Instructions to follow ▸ When you copy the material below, keep every line exact and omit the pictures.

Dataset excerpt ▸
^^^^

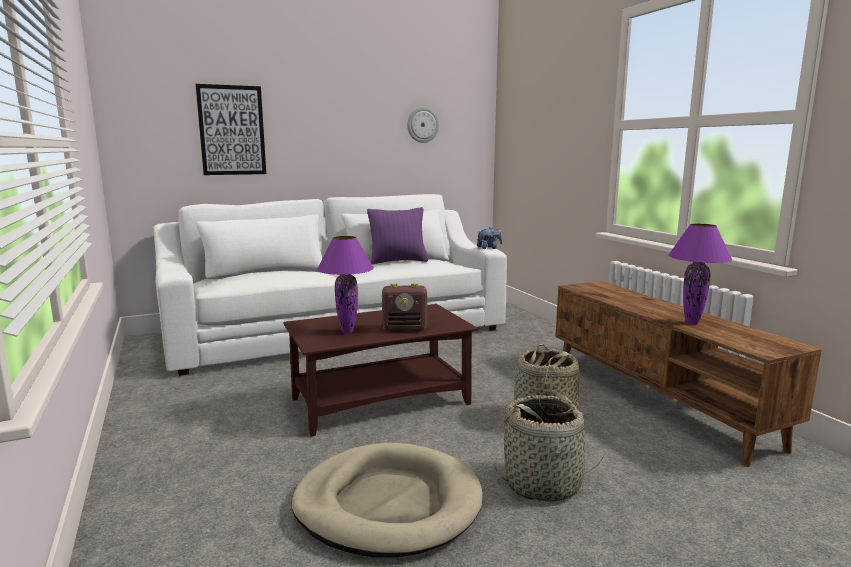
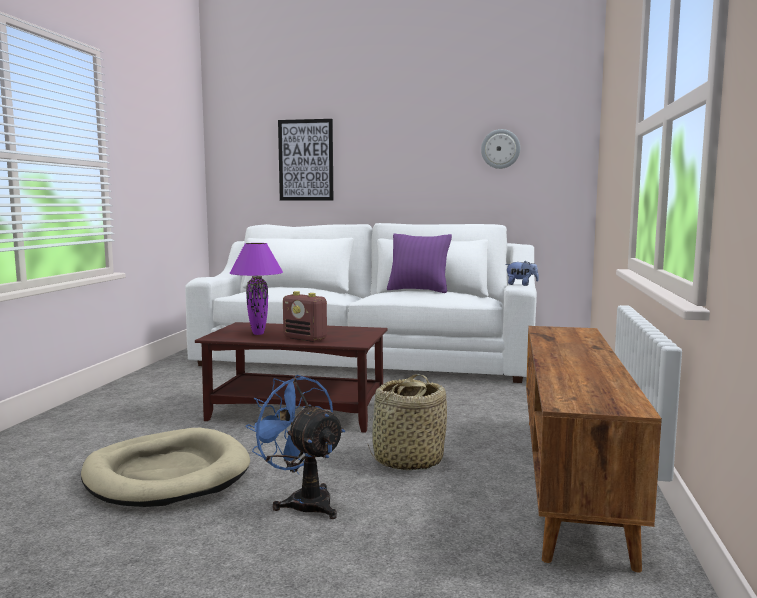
camera: 35 degrees right, 5 degrees down
(544, 483) = (303, 501): basket -> blue fan
(691, 322) = (571, 371): purple table lamp -> none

^^^^

Your response ▸
camera: 35 degrees right, 5 degrees down
(544, 483) = (303, 501): basket -> blue fan
(691, 322) = (571, 371): purple table lamp -> none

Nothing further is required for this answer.